— SOURCE PASSAGE —
◆ ◆ ◆

5.3 JSON (NDC / REST APIs)
- JSON Schema validation per endpoint version.
- Schema versions captured; deprecation warnings logged.
5.4 MT940 / BAI2 (banking)
- Standard banking formats; parser per format.
- Per-bank quirks handled by adapter pattern.
5.5 HOT / AGTDATA (BSP)
- IATA-defined fixed-width formats.
- Per-country BSP variants handled.
6. Idempotency strategy
| Input type |
Dedup key |
| File-based |
SHA-256 of file content + partner_id |
| API call replay |
Idempotency-Key header |
| Webhook |
Provider message ID + partner_id |
| GDS pull |
(supplier_ref, partner_id, snapshot_at quantised to minute) |
The idempotency_keys table holds 30-90 days of recent keys depending on category.
7. Validation tiers
| Tier |
Failure handling |
| Schema (shape, types) |
Reject entire file; alert operations |
| Referential (FK exists, partner-scope) |
Quarantine row; continue file |
| Business (amount range, status valid) |
Quarantine row; continue file |
| Cross-row (sum matches header) |
Reject file or flag for review per config |
| Cross-file (matches expected period) |
Warn; allow override |
8. Security & permissions
| Permission |
Allows |
import.upload.partner |
Upload file |
import.validate.partner |
Run validation pass |
import.commit.partner |
Commit staged data |
import.commit_financial.partner |
Commit financial imports (higher threshold; maker-checker) |
import.history.read.partner |
View import runs |
Uploaded files are encrypted at rest in S3 with KMS keys per partner; access logged.

◆ ◆ ◆

Records in a dataset

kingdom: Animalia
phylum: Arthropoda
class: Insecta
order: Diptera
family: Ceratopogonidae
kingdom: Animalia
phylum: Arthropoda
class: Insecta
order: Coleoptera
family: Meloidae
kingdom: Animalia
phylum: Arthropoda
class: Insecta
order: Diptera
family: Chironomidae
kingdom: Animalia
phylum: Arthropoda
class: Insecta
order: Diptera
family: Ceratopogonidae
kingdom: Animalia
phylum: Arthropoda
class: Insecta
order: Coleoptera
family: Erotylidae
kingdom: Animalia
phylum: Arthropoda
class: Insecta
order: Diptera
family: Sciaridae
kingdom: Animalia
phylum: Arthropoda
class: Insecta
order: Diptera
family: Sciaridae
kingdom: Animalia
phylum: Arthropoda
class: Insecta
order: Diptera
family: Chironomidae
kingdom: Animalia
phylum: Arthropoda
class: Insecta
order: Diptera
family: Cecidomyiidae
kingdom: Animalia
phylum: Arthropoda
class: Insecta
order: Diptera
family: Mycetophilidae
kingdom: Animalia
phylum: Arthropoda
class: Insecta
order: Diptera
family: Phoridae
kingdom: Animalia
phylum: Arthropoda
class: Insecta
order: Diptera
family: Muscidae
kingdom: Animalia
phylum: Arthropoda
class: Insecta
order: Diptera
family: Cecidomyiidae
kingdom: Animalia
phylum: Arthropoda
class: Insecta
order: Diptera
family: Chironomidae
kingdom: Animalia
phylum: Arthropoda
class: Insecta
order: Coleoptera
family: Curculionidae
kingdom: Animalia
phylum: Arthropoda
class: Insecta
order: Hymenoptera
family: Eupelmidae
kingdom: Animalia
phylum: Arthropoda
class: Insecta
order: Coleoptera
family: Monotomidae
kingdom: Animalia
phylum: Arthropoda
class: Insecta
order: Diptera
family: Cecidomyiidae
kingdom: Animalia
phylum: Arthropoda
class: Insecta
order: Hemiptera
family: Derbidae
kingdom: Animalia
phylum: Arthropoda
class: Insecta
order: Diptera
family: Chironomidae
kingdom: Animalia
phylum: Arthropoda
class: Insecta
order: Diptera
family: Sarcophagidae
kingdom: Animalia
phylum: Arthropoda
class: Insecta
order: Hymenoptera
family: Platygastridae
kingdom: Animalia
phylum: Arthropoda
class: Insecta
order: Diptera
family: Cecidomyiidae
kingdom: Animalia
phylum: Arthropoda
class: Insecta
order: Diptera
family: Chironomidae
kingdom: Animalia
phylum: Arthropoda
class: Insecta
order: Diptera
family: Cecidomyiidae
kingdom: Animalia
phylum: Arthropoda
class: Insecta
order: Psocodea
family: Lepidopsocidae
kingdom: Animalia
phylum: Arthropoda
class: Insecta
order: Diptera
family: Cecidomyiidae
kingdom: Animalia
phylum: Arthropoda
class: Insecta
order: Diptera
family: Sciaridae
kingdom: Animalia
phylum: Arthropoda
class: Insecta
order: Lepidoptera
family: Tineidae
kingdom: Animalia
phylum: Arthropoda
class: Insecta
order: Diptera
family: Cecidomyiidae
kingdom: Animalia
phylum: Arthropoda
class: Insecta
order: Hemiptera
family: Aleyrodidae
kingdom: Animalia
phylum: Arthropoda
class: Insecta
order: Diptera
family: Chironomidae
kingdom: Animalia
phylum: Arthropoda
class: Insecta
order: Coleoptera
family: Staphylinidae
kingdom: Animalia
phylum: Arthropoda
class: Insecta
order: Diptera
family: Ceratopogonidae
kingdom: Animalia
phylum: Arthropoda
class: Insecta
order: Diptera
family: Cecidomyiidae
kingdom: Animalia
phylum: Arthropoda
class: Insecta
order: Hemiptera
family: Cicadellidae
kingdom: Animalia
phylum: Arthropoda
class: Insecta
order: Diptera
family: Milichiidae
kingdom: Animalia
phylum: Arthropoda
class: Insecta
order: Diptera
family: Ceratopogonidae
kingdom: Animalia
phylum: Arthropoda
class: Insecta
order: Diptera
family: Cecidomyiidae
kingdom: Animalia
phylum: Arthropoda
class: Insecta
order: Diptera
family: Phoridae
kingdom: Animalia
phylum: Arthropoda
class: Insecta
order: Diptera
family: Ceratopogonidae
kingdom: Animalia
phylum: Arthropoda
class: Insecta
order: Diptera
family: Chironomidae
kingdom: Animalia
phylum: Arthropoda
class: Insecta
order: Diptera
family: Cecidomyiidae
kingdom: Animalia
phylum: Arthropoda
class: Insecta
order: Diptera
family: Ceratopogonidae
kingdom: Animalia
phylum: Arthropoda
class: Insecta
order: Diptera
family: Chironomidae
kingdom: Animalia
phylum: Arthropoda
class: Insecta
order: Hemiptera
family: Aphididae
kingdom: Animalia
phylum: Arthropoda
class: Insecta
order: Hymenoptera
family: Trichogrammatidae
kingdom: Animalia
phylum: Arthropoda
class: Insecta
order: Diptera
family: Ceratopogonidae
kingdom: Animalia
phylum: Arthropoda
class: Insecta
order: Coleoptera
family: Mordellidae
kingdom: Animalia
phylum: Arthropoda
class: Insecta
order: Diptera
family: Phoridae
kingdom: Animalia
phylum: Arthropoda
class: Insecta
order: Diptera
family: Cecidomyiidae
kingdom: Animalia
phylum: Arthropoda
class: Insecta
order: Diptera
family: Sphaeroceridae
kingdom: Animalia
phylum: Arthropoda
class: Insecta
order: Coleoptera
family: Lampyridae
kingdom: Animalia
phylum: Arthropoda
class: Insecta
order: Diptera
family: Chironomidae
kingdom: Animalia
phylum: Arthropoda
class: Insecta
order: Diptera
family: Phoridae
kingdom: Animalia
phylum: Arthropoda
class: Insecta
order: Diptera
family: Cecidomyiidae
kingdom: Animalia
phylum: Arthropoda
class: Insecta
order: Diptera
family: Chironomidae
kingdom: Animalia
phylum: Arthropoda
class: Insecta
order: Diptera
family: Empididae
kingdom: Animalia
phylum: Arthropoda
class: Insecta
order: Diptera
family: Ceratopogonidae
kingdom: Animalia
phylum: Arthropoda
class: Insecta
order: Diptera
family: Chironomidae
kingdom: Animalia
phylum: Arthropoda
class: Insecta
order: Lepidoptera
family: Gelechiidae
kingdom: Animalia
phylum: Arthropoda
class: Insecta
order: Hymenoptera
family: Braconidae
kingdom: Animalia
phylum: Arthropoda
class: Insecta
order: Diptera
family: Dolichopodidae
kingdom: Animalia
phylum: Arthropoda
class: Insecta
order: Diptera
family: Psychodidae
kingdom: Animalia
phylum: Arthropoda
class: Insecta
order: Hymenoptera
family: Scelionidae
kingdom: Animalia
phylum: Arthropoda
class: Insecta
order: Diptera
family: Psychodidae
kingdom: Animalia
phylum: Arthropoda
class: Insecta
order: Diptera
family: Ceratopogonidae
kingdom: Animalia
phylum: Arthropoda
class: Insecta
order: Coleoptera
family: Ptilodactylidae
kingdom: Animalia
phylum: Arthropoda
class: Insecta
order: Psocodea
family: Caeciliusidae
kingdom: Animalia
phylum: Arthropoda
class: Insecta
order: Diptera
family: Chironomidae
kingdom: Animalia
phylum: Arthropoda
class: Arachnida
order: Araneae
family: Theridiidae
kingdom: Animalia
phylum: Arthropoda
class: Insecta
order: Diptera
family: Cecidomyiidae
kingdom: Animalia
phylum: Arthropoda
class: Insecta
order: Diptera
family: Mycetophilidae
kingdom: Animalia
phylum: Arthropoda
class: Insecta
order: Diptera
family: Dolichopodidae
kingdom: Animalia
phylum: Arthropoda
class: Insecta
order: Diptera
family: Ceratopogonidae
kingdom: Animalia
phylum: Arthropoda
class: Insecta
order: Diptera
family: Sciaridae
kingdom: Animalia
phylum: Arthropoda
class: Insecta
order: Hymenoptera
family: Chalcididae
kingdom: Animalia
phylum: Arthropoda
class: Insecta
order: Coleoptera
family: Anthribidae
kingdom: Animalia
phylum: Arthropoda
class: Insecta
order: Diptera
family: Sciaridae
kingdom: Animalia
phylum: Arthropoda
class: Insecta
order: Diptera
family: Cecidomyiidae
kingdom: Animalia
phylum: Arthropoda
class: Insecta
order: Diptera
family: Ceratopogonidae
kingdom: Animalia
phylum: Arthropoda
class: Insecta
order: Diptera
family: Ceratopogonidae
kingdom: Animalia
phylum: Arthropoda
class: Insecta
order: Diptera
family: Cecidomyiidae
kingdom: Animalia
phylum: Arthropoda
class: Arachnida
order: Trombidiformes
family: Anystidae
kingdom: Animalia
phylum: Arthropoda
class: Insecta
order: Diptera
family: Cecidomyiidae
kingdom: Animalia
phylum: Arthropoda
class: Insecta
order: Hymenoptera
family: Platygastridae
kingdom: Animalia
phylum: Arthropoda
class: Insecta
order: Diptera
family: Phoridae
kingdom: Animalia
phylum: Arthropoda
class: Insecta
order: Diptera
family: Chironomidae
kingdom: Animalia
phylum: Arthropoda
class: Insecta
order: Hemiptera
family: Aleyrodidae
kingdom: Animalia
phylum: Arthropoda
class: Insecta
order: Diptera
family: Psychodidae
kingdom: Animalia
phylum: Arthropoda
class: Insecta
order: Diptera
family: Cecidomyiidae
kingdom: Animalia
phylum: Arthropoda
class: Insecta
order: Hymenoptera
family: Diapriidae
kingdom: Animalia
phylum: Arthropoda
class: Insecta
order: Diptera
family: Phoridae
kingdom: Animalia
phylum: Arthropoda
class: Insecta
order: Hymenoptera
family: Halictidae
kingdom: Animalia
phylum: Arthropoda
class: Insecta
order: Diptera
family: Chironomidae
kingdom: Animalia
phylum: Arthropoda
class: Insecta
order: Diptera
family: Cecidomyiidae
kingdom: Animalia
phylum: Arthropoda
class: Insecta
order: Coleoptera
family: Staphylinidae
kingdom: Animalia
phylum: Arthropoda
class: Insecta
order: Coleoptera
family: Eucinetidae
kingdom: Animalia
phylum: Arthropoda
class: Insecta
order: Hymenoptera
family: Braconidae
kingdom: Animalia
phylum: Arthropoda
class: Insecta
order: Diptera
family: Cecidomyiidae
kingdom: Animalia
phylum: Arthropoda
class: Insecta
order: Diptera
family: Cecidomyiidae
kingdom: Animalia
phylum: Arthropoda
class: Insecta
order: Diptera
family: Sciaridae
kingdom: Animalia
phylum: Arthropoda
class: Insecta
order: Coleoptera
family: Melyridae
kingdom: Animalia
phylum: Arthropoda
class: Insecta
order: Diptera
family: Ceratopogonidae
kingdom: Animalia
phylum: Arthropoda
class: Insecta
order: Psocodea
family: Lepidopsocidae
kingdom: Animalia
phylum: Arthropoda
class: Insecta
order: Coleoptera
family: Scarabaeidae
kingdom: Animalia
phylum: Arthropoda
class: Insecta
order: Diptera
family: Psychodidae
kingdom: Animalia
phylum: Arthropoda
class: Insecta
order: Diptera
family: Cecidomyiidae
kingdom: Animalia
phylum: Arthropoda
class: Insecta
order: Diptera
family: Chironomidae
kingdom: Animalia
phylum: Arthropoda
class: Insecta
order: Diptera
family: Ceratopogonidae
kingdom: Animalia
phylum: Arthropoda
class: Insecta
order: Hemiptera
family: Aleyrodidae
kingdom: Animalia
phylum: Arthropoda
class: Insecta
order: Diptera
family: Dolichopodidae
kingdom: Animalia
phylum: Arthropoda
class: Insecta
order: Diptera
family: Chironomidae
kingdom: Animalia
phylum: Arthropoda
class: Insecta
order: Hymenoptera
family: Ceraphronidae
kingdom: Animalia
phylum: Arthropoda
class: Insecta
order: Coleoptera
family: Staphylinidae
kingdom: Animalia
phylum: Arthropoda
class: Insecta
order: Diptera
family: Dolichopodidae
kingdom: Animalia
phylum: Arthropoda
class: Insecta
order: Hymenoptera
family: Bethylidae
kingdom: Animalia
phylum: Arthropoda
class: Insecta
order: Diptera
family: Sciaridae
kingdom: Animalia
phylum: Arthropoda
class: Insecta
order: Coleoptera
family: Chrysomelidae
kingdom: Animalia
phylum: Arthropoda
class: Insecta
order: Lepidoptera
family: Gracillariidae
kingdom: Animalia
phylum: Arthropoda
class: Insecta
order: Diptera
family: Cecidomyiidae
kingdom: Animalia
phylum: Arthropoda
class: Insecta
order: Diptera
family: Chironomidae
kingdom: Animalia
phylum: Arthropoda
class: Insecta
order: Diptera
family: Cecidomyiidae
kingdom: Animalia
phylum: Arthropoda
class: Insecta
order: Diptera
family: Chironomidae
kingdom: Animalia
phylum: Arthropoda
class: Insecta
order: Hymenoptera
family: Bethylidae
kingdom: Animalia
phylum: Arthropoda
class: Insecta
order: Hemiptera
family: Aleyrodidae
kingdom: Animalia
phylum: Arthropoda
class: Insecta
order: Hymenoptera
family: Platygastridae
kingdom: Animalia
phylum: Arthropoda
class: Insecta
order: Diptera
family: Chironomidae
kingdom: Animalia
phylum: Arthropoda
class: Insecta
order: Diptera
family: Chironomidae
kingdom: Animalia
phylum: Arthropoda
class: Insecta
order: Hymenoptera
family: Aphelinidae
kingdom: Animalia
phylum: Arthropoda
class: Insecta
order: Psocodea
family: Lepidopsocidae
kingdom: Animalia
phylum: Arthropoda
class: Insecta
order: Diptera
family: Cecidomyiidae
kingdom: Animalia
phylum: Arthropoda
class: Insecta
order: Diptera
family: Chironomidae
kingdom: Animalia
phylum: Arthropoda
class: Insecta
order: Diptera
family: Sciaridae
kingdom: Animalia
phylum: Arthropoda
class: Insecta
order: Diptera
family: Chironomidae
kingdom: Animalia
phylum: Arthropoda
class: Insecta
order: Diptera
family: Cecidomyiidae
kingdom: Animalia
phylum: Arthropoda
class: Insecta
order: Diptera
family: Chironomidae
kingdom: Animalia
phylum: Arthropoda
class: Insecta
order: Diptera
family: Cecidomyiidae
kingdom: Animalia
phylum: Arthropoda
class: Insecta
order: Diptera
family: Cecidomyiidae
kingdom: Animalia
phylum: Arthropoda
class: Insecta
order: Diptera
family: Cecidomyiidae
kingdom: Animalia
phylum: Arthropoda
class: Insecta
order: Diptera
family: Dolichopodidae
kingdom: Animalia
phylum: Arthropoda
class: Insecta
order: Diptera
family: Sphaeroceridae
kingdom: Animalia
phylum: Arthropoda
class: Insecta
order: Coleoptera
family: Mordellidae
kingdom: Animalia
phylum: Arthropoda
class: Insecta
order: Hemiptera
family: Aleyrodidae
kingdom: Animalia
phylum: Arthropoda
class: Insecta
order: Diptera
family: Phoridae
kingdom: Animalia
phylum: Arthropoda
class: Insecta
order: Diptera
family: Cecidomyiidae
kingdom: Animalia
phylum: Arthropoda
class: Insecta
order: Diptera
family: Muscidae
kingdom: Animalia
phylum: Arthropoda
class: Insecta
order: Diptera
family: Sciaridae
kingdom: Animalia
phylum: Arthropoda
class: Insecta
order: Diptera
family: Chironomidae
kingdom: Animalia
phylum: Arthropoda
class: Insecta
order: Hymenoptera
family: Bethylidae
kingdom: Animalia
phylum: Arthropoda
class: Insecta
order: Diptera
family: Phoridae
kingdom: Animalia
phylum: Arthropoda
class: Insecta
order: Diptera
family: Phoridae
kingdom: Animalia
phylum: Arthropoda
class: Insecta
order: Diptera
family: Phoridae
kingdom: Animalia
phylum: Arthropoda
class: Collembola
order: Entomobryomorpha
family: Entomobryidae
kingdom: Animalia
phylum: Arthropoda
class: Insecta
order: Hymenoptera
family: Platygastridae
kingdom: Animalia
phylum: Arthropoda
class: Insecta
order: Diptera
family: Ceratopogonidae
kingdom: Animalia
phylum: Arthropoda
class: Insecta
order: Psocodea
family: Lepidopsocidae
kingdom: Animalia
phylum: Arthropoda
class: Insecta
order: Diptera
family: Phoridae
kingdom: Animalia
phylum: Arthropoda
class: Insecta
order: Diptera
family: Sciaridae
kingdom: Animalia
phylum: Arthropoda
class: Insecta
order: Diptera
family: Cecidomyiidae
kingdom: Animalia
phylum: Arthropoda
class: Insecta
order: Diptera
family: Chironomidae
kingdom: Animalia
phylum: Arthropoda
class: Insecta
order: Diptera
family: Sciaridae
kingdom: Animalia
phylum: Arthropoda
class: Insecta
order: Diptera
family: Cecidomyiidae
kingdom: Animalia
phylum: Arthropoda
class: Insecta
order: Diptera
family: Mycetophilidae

◆ ◆ ◆

— OBJECTIVE —
Quote the part of the import specification that begins with the words "- Schema versions" and ends with "IATA-defined fixed-width formats.". None of the data is needed.

— TASK RESULT —
- Schema versions captured; deprecation warnings logged.
5.4 MT940 / BAI2 (banking)
- Standard banking formats; parser per format.
- Per-bank quirks handled by adapter pattern.
5.5 HOT / AGTDATA (BSP)
- IATA-defined fixed-width formats.